■ TEXTE PRÉSENTÉ:
══════════════════════════════

Une loi sans mordant

Madeleine Landry, 
Petit-Paquetville

La Loi sur les services à la famille a été modifiée, en mai 2017, pour permettre le droit d’accès des grands-parents à leurs petits-enfants. Mais le problème est toujours le même.

Le juge peut accorder des droits de visite aux grands-parents, mais il doit tenir compte du désir des parents et si l’un d’eux s’oppose, il n’y a rien à faire.

Pourtant, lorsqu’il a changé la loi, le gouvernement voulait justement donner aux grands-parents la possibilité d’accéder à leurs petits-enfants et renforcer les liens familiaux, ce qui était une bonne mesure, à mon avis.

══════════════════════════════

■ CONTENU DES LIGNES:

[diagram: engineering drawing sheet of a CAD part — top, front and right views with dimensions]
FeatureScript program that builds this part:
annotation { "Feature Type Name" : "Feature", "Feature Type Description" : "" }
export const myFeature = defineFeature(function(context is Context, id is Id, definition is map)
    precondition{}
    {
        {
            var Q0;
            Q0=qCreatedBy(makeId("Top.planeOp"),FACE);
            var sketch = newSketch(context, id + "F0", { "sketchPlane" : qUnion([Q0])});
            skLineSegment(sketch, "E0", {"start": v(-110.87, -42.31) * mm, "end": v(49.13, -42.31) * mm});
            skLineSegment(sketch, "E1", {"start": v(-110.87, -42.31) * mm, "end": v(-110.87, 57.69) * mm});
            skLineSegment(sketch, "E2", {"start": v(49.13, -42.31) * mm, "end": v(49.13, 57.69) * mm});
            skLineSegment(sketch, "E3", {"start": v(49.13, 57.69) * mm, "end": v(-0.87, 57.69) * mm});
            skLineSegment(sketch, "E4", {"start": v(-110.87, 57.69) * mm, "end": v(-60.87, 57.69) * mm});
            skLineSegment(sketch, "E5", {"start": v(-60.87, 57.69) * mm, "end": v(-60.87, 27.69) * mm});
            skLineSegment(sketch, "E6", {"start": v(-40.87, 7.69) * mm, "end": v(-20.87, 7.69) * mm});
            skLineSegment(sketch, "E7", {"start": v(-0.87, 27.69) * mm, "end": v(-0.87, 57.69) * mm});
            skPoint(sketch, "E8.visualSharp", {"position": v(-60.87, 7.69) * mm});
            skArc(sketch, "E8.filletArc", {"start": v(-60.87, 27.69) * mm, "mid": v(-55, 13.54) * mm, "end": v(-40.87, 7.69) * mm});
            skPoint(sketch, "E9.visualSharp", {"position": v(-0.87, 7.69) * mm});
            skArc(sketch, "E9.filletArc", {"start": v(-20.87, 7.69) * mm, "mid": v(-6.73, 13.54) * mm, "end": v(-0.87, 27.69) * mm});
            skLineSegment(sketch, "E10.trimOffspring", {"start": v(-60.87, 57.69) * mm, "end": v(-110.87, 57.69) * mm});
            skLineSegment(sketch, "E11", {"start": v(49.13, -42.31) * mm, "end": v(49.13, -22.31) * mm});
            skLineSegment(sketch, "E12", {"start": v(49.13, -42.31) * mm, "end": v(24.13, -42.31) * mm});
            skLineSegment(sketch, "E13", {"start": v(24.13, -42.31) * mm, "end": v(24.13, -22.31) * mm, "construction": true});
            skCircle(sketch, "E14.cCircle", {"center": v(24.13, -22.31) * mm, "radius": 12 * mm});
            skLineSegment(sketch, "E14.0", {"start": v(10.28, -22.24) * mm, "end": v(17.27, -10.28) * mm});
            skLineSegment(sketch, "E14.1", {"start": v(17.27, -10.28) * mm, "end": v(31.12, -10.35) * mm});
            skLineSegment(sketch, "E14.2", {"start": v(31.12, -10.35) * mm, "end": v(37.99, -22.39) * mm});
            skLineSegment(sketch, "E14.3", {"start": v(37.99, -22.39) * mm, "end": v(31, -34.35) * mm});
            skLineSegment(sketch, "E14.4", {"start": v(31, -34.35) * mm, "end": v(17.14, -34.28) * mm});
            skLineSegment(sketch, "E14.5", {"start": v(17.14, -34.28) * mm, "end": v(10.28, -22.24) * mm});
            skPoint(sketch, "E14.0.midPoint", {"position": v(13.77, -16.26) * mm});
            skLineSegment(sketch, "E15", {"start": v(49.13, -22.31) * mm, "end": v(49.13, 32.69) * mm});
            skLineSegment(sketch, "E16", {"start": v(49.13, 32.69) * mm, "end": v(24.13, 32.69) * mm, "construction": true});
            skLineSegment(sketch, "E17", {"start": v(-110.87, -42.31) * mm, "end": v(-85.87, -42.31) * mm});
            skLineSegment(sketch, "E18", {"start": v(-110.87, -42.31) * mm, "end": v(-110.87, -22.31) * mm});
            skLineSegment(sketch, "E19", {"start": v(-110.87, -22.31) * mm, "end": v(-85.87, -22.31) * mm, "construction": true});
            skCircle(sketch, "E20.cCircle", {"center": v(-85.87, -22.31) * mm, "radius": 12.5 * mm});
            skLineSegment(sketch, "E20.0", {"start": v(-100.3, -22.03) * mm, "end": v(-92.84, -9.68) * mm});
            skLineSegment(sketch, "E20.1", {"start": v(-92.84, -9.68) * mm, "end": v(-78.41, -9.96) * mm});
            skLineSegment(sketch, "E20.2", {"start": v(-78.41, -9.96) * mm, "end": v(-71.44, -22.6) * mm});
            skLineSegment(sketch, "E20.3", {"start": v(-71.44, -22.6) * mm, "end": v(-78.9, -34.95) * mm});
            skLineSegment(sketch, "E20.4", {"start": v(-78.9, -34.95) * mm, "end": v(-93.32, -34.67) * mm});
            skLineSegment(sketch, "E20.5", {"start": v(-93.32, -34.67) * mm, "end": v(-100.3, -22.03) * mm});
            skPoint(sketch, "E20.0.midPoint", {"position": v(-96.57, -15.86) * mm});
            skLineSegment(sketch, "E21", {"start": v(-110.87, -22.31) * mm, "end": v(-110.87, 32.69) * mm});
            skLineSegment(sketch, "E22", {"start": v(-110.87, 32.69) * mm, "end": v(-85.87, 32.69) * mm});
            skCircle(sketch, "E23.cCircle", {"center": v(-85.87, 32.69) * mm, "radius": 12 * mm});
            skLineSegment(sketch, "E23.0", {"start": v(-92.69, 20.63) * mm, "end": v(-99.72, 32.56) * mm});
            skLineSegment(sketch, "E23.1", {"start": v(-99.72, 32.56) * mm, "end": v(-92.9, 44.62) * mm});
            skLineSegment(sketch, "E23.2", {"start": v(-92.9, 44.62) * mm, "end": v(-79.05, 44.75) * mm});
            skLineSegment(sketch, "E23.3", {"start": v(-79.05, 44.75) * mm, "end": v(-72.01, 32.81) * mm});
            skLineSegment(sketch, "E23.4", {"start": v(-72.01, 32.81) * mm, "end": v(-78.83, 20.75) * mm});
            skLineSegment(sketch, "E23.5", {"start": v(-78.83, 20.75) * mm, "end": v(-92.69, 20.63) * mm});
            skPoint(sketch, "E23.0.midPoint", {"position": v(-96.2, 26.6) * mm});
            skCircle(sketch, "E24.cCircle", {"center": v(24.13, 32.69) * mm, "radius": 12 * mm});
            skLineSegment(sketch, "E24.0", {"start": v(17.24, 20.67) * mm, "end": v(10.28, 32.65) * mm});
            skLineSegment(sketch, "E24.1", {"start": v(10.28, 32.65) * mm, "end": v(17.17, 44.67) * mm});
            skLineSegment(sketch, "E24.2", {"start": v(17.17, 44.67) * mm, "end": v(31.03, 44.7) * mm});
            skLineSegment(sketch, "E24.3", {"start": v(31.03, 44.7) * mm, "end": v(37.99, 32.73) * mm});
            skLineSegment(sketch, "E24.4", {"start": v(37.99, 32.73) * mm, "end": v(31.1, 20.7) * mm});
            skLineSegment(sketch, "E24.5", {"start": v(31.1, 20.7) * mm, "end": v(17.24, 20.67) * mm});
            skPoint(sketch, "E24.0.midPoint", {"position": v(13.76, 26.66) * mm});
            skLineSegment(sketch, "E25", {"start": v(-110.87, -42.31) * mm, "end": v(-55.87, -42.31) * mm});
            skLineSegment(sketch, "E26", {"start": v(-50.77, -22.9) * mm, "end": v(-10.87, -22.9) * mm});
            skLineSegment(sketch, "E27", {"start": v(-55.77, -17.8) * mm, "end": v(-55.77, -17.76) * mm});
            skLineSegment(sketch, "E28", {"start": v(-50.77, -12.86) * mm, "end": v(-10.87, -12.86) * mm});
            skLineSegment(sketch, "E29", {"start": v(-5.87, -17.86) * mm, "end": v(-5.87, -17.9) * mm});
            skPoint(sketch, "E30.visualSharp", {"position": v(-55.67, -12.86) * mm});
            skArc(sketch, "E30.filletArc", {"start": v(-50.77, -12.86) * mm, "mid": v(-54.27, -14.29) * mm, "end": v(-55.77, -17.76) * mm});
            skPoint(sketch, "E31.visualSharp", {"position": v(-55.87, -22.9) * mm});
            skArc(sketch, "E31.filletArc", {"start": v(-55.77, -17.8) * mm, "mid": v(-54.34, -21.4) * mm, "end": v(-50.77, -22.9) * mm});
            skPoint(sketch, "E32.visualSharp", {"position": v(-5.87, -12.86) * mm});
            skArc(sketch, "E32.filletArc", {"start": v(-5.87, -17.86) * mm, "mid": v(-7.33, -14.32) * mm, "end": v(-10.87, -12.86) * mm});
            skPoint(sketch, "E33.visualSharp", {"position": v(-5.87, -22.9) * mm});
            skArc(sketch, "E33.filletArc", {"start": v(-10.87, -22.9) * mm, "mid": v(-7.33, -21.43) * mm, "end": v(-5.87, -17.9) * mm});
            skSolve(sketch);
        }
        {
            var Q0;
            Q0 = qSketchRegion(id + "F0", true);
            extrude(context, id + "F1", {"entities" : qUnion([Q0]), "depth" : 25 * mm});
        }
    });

══════════════════════════════

■ TÂCHE 1: Relevez tous les termes désignant un lien de parenté qui figurent dans la lettre sur le droit d'accès des grands-parents.
■ TÂCHE 2: Prolongez la lettre sur le droit d'accès des grands-parents après sa dernière phrase.
Les lignes proviennent d'une source distincte du texte.

■ RÉSULTAT ATTENDU 1: grands-parents, petits-enfants, parents

■ RÉSULTAT ATTENDU 2:
Je suis moi-même dans cette situation et je déplore le fait que je suis privée de contact avec mes petits-enfants, même par des appels téléphoniques. Cela m’attriste beaucoup, surtout que mes petits-enfants souhaiteraient être en contact avec moi puisqu’ils sont attachés à moi.

J’ai espoir que le gouvernement voudra bien envisager de modifier la loi pour régler ce problème qui dure depuis trop longtemps et qui cause beaucoup de souffrance aux enfants et à leurs grands-parents en les privant de leur affection.